Judgment (5 paragraphs)
[1]
Introduction
- The parties in these two appeal proceedings are City Convenience Stores Pty Ltd ("CCS") and Third Lafite Pty Ltd ("Third Lafite"). CCS occupied retail premises in George Street, Sydney owned by Third Lafite. By a decision of a single Member of the Tribunal, CCS was declared to have occupied the premises as licensee under a licence between 3 June 2013 and 30 May 2014 and thereafter was declared to have remained in and occupied the premises as a trespasser until 4 February 2015 when the owner repossessed them. An order was made by the Member for the payment of outstanding licence fees and an occupation fee quantified by way of damages for mesne profits. The amount said to be payable by CCS pursuant to this decision was $226,295.52.
- An appeal was instituted by CCS from the decision of the single Member. In essence, it was the position of CCS that the Tribunal had no jurisdiction and power to determine the matters in dispute between the parties because the statutory basis for such jurisdiction, being the Retail Leases Act ("the Act") did not apply to the occupation by CCS of the premises. A cross-appeal was instituted by Third Lafite to enable it to assert, as a secondary position, that the Act applied and, if the original decision was set aside, as an alternative a retail lease existed which would properly form the basis of a claim for a monetary order for outstanding rent.

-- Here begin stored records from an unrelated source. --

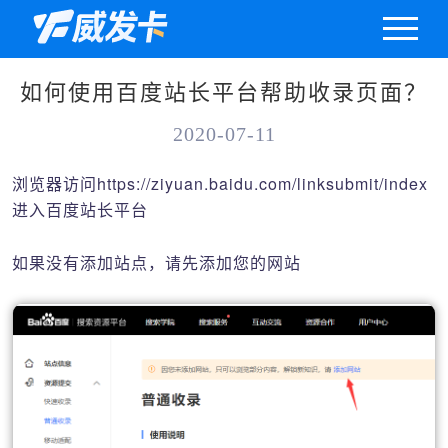
如何使用百度站长平台帮助收录页面？
2020-07-11
浏览器访问https://ziyuan.baidu.com/linksubmit/index
进入百度站长平台
如果没有添加站点，请先添加您的网站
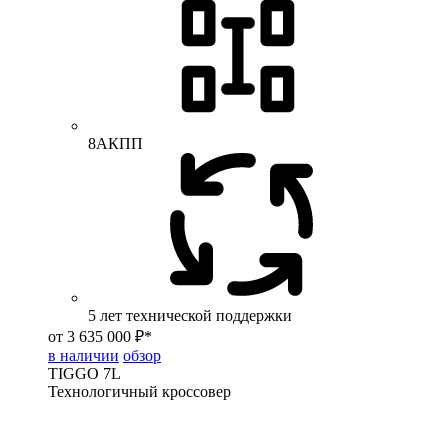
8АКПП
5 лет технической поддержки
от 3 635 000 ₽*
в наличии
обзор
TIGGO
7L
Технологичный кроссовер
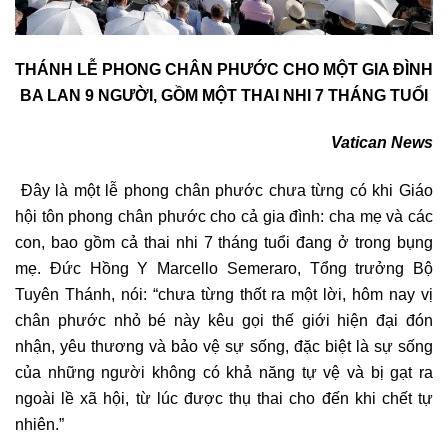
THÁNH LỄ PHONG CHÂN PHƯỚC CHO MỘT GIA ĐÌNH
BA LAN 9 NGƯỜI, GỒM MỘT THAI NHI 7 THÁNG TUỔI
Vatican News
Đây là một lễ phong chân phước chưa từng có khi Giáo
hội tôn phong chân phước cho cả gia đình: cha mẹ và các
con, bao gồm cả thai nhi 7 tháng tuổi đang ở trong bụng
mẹ. Đức Hồng Y Marcello Semeraro, Tổng trưởng Bộ
Tuyên Thánh, nói: “chưa từng thốt ra một lời, hôm nay vị
chân phước nhỏ bé này kêu gọi thế giới hiện đại đón
nhận, yêu thương và bảo vệ sự sống, đặc biệt là sự sống
của những người không có khả năng tự vệ và bị gạt ra
ngoài lề xã hội, từ lúc được thụ thai cho đến khi chết tự
nhiên.”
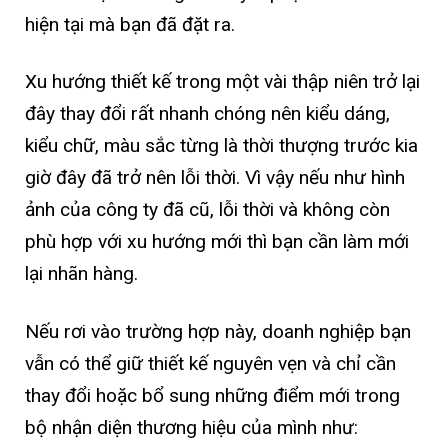
hiện tại mà bạn đã đặt ra.
Xu hướng thiết kế trong một vài thập niên trở lại
đây thay đổi rất nhanh chóng nên kiểu dáng,
kiểu chữ, màu sắc từng là thời thượng trước kia
giờ đây đã trở nên lỗi thời. Vì vậy nếu như hình
ảnh của công ty đã cũ, lỗi thời và không còn
phù hợp với xu hướng mới thì bạn cần làm mới
lại nhãn hàng.
Nếu rơi vào trường hợp này, doanh nghiệp bạn
vẫn có thể giữ thiết kế nguyên vẹn và chỉ cần
thay đổi hoặc bổ sung những điểm mới trong
bộ nhận diện thương hiệu của mình như:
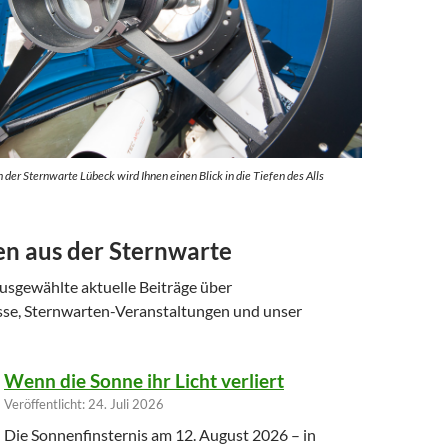
der Sternwarte Lübeck wird Ihnen einen Blick in die Tiefen des Alls
en aus der Sternwarte
ausgewählte aktuelle Beiträge über
se, Sternwarten-Veranstaltungen und unser
Wenn die Sonne ihr Licht verliert
Veröffentlicht: 24. Juli 2026
Die Sonnenfinsternis am 12. August 2026 – in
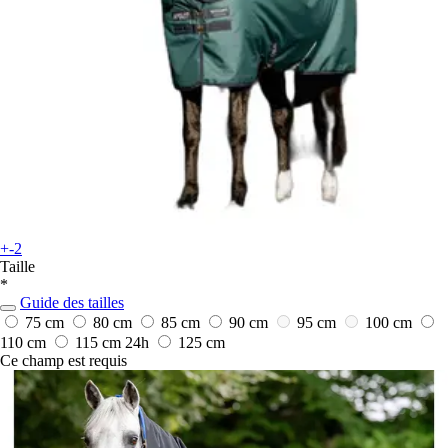
+-2
Taille
*
Guide des tailles
75 cm
80 cm
85 cm
90 cm
95 cm
100 cm
110 cm
115 cm
24h
125 cm
Ce champ est requis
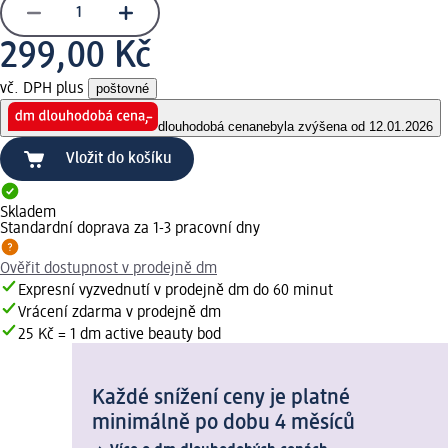
299,00 Kč
vč. DPH plus
poštovné
dlouhodobá cena
nebyla zvýšena od 12.01.2026
Vložit do košíku
Skladem
Standardní doprava za 1-3 pracovní dny
Ověřit dostupnost v prodejně dm
Expresní vyzvednutí v prodejně dm do 60 minut
Vrácení zdarma v prodejně dm
25 Kč = 1 dm active beauty bod
Každé snížení ceny je platné
minimálně po dobu 4 měsíců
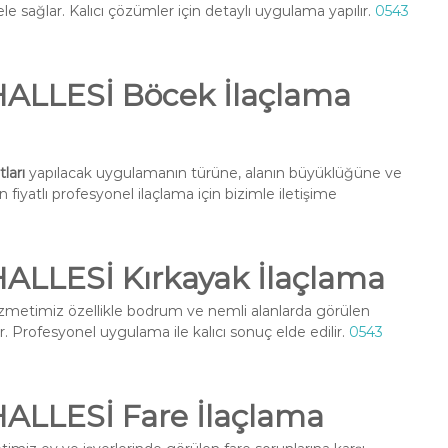
e sağlar. Kalıcı çözümler için detaylı uygulama yapılır.
0543
LLESİ Böcek İlaçlama
ları
yapılacak uygulamanın türüne, alanın büyüklüğüne ve
fiyatlı profesyonel ilaçlama için bizimle iletişime
LLESİ Kırkayak İlaçlama
zmetimiz özellikle bodrum ve nemli alanlarda görülen
r. Profesyonel uygulama ile kalıcı sonuç elde edilir.
0543
LLESİ Fare İlaçlama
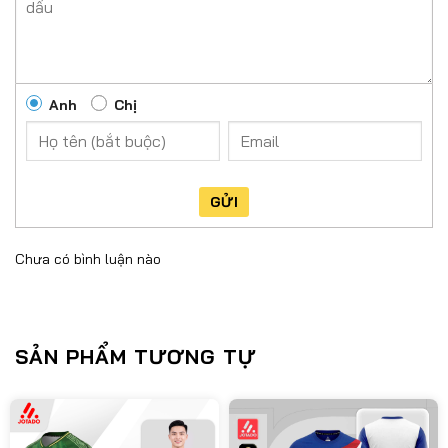
Anh
Chị
GỬI
Chưa có bình luận nào
SẢN PHẨM TƯƠNG TỰ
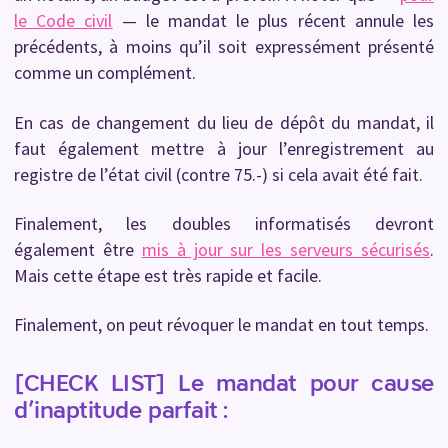
le Code civil
— le mandat le plus récent annule les
précédents, à moins qu’il soit expressément présenté
comme un complément.
En cas de changement du lieu de dépôt du mandat, il
faut également mettre à jour l’enregistrement au
registre de l’état civil (contre 75.-) si cela avait été fait.
Finalement, les doubles informatisés devront
également être
mis à jour sur les serveurs sécurisés
.
Mais cette étape est très rapide et facile.
Finalement, on peut révoquer le mandat en tout temps.
[CHECK LIST] Le mandat pour cause
d’inaptitude parfait :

- In a Decision published on 29 November 2016, City Convenience Stores Pty Ltd v Third Lafite Pty Ltd; Third Lafite Pty Ltd v City Convenience Stores Pty Ltd [2016] NSWCATAP 254 we upheld the appeal of CCS to the extent that we set aside the order for the payment of damages calculated by reference to mesne profits, finding that at all relevant times there existed between the parties a retail lease under the provisions of the Act. Accordingly, we allowed part of the appeal initiated by CCS, set aside the order for payment of monies, but dismissed the arguments advanced by CCS that a retail lease did not exist. Because we had not been provided with sufficient information to enable us to calculate the amount of outstanding rent under the retail lease which we had found to exist, the parties were directed to endeavour to reach agreement as to the calculation of that amount and to file minutes of short orders within 7 days thereafter. We reserved costs. We did not deal at all with any argument that interest was payable on the amount to be awarded.